As attractive an idea as value-added models (VAMs) may be, statisticians really do need to work out the bugs before they are used to judge teacher performance. Thomas Kane and Douglas Staiger have just unraveled one potential kink with a new study involving an intriguing experiment with 78 pairs of elementary school classrooms, all taught by National Board certified teachers.
One of the big worries researchers have always had about any attempt to measure teacher effectiveness, including the use of value-added methodology, is that they are not able to take into account those factors that result in teachers not being randomly assigned to classrooms: lobbying on the part of parents, jockeying on the part of teachers, and favoritism on the part of principals. As a result, some teachers may get higher VAM scores than reflect their actual effectiveness and some teachers may get lower.
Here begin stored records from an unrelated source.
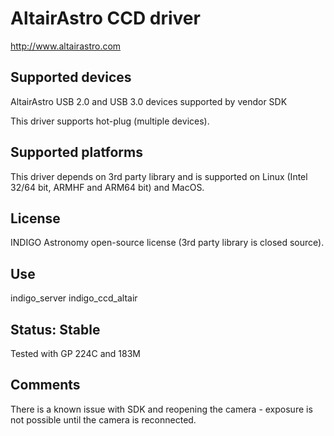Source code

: # AltairAstro CCD driver

http://www.altairastro.com

## Supported devices

AltairAstro USB 2.0 and USB 3.0 devices supported by vendor SDK

This driver supports hot-plug (multiple devices).

## Supported platforms

This driver depends on 3rd party library and is supported on Linux (Intel 32/64 bit, ARMHF and ARM64 bit) and MacOS.

## License

INDIGO Astronomy open-source license (3rd party library is closed source).

## Use

indigo_server indigo_ccd_altair

## Status: Stable

Tested with GP 224C and 183M

## Comments

There is a known issue with SDK and reopening the camera - exposure is not possible until the camera is reconnected.
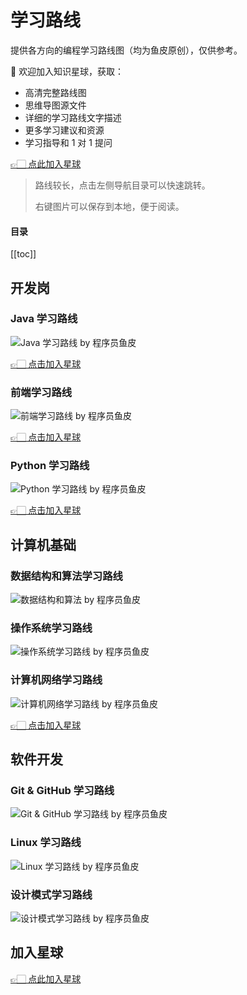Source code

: # 学习路线

提供各方向的编程学习路线图（均为鱼皮原创），仅供参考。

💎 欢迎加入知识星球，获取：

- 高清完整路线图
- 思维导图源文件
- 详细的学习路线文字描述
- 更多学习建议和资源
- 学习指导和 1 对 1 提问



[👉🏻 点此加入星球](/加入星球.md)

> 路线较长，点击左侧导航目录可以快速跳转。
> 
> 右键图片可以保存到本地，便于阅读。



#### 目录

[[toc]]



## 开发岗

### Java 学习路线

![Java 学习路线 by 程序员鱼皮](https://xingqiu-tuchuang-1256524210.cos.ap-shanghai.myqcloud.com/1/Java%20%E5%AD%A6%E4%B9%A0%E8%B7%AF%E7%BA%BF%20by%20%E7%A8%8B%E5%BA%8F%E5%91%98%E9%B1%BC%E7%9A%AE.png)

[👉🏻 点击加入星球](/加入星球.md)



### 前端学习路线

![前端学习路线 by 程序员鱼皮](https://xingqiu-tuchuang-1256524210.cos.ap-shanghai.myqcloud.com/1/%E5%89%8D%E7%AB%AF%E5%AD%A6%E4%B9%A0%E8%B7%AF%E7%BA%BF%20by%20%E7%A8%8B%E5%BA%8F%E5%91%98%E9%B1%BC%E7%9A%AE.png)



[👉🏻 点击加入星球](/加入星球.md)



### Python 学习路线

![Python 学习路线 by 程序员鱼皮](https://xingqiu-tuchuang-1256524210.cos.ap-shanghai.myqcloud.com/1/Python%20%E5%AD%A6%E4%B9%A0%E8%B7%AF%E7%BA%BF%20by%20%E7%A8%8B%E5%BA%8F%E5%91%98%E9%B1%BC%E7%9A%AE.png)



[👉🏻 点击加入星球](/加入星球.md)



## 计算机基础

### 数据结构和算法学习路线

![数据结构和算法 by 程序员鱼皮](https://xingqiu-tuchuang-1256524210.cos.ap-shanghai.myqcloud.com/1/%E6%95%B0%E6%8D%AE%E7%BB%93%E6%9E%84%E5%92%8C%E7%AE%97%E6%B3%95%20by%20%E7%A8%8B%E5%BA%8F%E5%91%98%E9%B1%BC%E7%9A%AE.png)



### 操作系统学习路线

![操作系统学习路线 by 程序员鱼皮](https://xingqiu-tuchuang-1256524210.cos.ap-shanghai.myqcloud.com/1/%E6%93%8D%E4%BD%9C%E7%B3%BB%E7%BB%9F%E5%AD%A6%E4%B9%A0%E8%B7%AF%E7%BA%BF%20by%20%E7%A8%8B%E5%BA%8F%E5%91%98%E9%B1%BC%E7%9A%AE.png)



### 计算机网络学习路线

![计算机网络学习路线 by 程序员鱼皮](https://xingqiu-tuchuang-1256524210.cos.ap-shanghai.myqcloud.com/1/%E8%AE%A1%E7%AE%97%E6%9C%BA%E7%BD%91%E7%BB%9C%E5%AD%A6%E4%B9%A0%E8%B7%AF%E7%BA%BF%20by%20%E7%A8%8B%E5%BA%8F%E5%91%98%E9%B1%BC%E7%9A%AE.png)



[👉🏻 点击加入星球](/加入星球.md)



## 软件开发

### Git & GitHub 学习路线

![Git & GitHub 学习路线 by 程序员鱼皮](https://xingqiu-tuchuang-1256524210.cos.ap-shanghai.myqcloud.com/1/Git%20&%20GitHub%20%E5%AD%A6%E4%B9%A0%E8%B7%AF%E7%BA%BF%20by%20%E7%A8%8B%E5%BA%8F%E5%91%98%E9%B1%BC%E7%9A%AE.png)



### Linux 学习路线

![Linux 学习路线 by 程序员鱼皮](https://xingqiu-tuchuang-1256524210.cos.ap-shanghai.myqcloud.com/1/Linux%20%E5%AD%A6%E4%B9%A0%E8%B7%AF%E7%BA%BF%20by%20%E7%A8%8B%E5%BA%8F%E5%91%98%E9%B1%BC%E7%9A%AE.png)



### 设计模式学习路线

![设计模式学习路线 by 程序员鱼皮](https://xingqiu-tuchuang-1256524210.cos.ap-shanghai.myqcloud.com/1/%E8%AE%BE%E8%AE%A1%E6%A8%A1%E5%BC%8F%E5%AD%A6%E4%B9%A0%E8%B7%AF%E7%BA%BF%20by%20%E7%A8%8B%E5%BA%8F%E5%91%98%E9%B1%BC%E7%9A%AE.png)



## 加入星球

[👉🏻 点此加入星球](/加入星球.md)
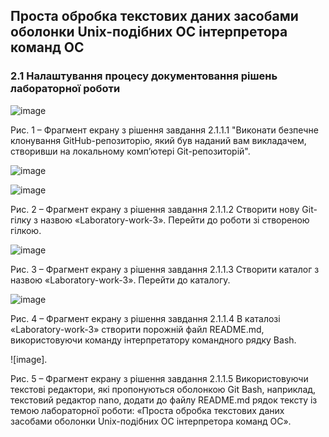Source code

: ## Проста обробка текстових даних засобами оболонки Unix-подібних ОС інтерпретора команд ОС

### 2.1 Налаштування процесу документовання рішень лабораторної роботи

![image](https://github.com/SergeyDob/WebAR/assets/162588964/77a8acf8-1960-4bce-abe5-0faf6c991749)

Рис. 1 – Фрагмент екрану з рішення завдання 2.1.1.1 "Виконати безпечне клонування GitHub-репозиторію, який був наданий вам викладачем, створивши на локальному комп’ютері Git-репозиторій".

![image](https://github.com/SergeyDob/WebAR/assets/162588964/f00cb415-d6bb-4b2b-bc34-c9f9bebadd4b)

![image](https://github.com/SergeyDob/WebAR/assets/162588964/f31e0020-09f1-4fbb-8cd9-9533cadd0aaa)

Рис. 2 – Фрагмент екрану з рішення завдання 2.1.1.2 Створити нову Git-гілку з назвою «Laboratory-work-3». Перейти до роботи зі створеною гілкою.

![image](https://github.com/SergeyDob/WebAR/assets/162588964/3e51a08a-7e2f-4ed3-90d1-b2d4dc8843c8)

Рис. 3 – Фрагмент екрану з рішення завдання 2.1.1.3 Створити каталог з назвою «Laboratory-work-3». Перейти до каталогу.

![image](https://github.com/SergeyDob/WebAR/assets/162588964/99b37519-e823-48c6-89d6-00afcb704c4b)

Рис. 4 – Фрагмент екрану з рішення завдання 2.1.1.4 В каталозі «Laboratory-work-3» створити порожній файл README.md, використовуючи команду інтерпретатору командного рядку Bash.

![image].

Рис. 5 – Фрагмент екрану з рішення завдання 2.1.1.5 Використовуючи текстові редактори, які пропонуються оболонкою Git Bash, наприклад, текстовий редактор nano, додати до файлу README.md рядок тексту із темою лабораторної роботи: «Проста обробка текстових даних засобами оболонки Unix-подібних ОС інтерпретора команд ОС».
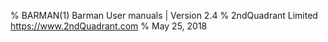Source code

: % BARMAN(1) Barman User manuals | Version 2.4
% 2ndQuadrant Limited <https://www.2ndQuadrant.com>
% May 25, 2018
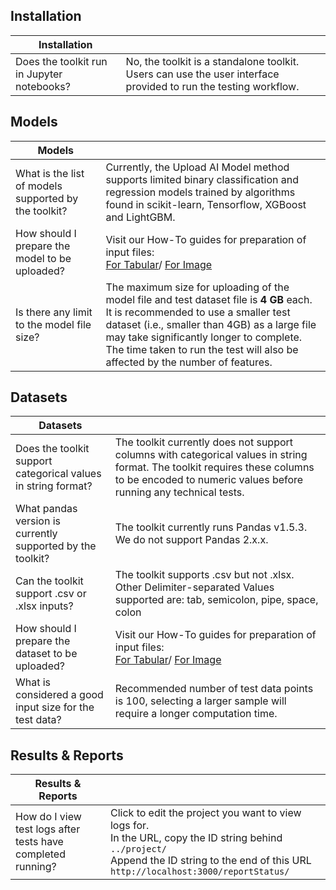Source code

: ## Installation

| Installation   |               |
| -------------- | ------------- |
| Does the toolkit run in Jupyter notebooks? | No, the toolkit is a standalone toolkit. Users can use the user interface provided to run the testing workflow. |

## Models

| Models    |              |
| ----------| ------------ |
| What is the list of models supported by the toolkit? | Currently, the Upload AI Model method supports limited binary classification and regression models trained by algorithms found in scikit-learn, Tensorflow, XGBoost and LightGBM.  |
| How should I prepare the model to be uploaded?       | Visit our How-To guides for preparation of input files: <br> [For Tabular](../../getting-started/prepare-tabular/)/ [For Image](../../getting-started/prepare-image/) |
| Is there any limit to the model file size?           | The maximum size for uploading of the model file and test dataset file is **4 GB** each.<br/> It is recommended to use a smaller test dataset (i.e., smaller than 4GB) as a large file may take significantly longer to complete. The time taken to run the test will also be affected by the number of features. |

## Datasets

| Datasets                                                      |                                                                                                                                                                                                 |
| ------------------------------------------------------------- | ----------------------------------------------------------------------------------------------------------------------------------------------------------------------------------------------- |
| Does the toolkit support categorical values in string format? | The toolkit currently does not support columns with categorical values in string format. The toolkit requires these columns to be encoded to numeric values before running any technical tests. |
| What pandas version is currently supported by the toolkit?    | The toolkit currently runs Pandas v1.5.3. We do not support Pandas 2.x.x.  |
| Can the toolkit support .csv or .xlsx inputs?                 | The toolkit supports .csv but not .xlsx. Other Delimiter-separated Values supported are: tab, semicolon, pipe, space, colon |
| How should I prepare the dataset to be uploaded?              | Visit our How-To guides for preparation of input files: <br> [For Tabular](../../getting-started/prepare-tabular/)/ [For Image](../../getting-started/prepare-image/)            |
| What is considered a good input size for the test data?       | Recommended number of test data points is 100, selecting a larger sample will require a longer computation time.    |

## Results & Reports

| Results & Reports                                            |                    |
| ------------------------------------------------------------ | ------------------ |
| How do I view test logs after tests have completed running? | Click to edit the project you want to view logs for. <br> In the URL, copy the ID string behind `../project/`<br> Append the ID string to the end of this URL `http://localhost:3000/reportStatus/`|

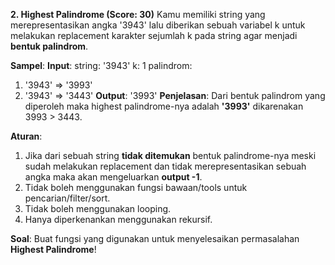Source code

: **2. Highest Palindrome (Score: 30)**
Kamu memiliki string yang merepresentasikan angka '3943' lalu diberikan sebuah variabel k untuk melakukan replacement karakter sejumlah k pada string agar menjadi **bentuk palindrom**. 

**Sampel**:
**Input**:
string: '3943' 
k: 1 
palindrom:
1. '3943'  => '3993'
2. '3943' => '3443'
**Output**: '3993'
**Penjelasan**: Dari bentuk palindrom yang diperoleh maka highest palindrome-nya adalah **'3993'** dikarenakan 3993 > 3443.

**Aturan**:
1. Jika dari sebuah string **tidak ditemukan** bentuk palindrome-nya meski sudah melakukan replacement dan tidak merepresentasikan sebuah angka maka akan mengeluarkan **output -1**.
2. Tidak boleh menggunakan fungsi bawaan/tools untuk pencarian/filter/sort.
3. Tidak boleh menggunakan looping.
4. Hanya diperkenankan menggunakan rekursif.

**Soal**:
Buat fungsi yang digunakan untuk menyelesaikan permasalahan **Highest Palindrome**!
Kane and Staiger addressed the classic "randomization" problem by persuading a number of Los Angeles principals to allow the researchers to randomly assign classrooms to 78 pairs of National Board teachers for whom the district already had several years worth of student test scores. Using these scores from previous years, they developed a VAM model of the teachers' effectiveness and then checked whether the teachers achieved roughly the same VAM score at the end of the experiment with random assignment. In other words, they tested whether we should trust VAM scores produced when teachers aren't randomly assigned, which is the only practical scenario under which such scores can ever be used.
The bottom line? The scores correlated. Teachers found to be more effective in non-random classrooms are equally effective in the random assignment, meaning districts can trust the scores they're now getting.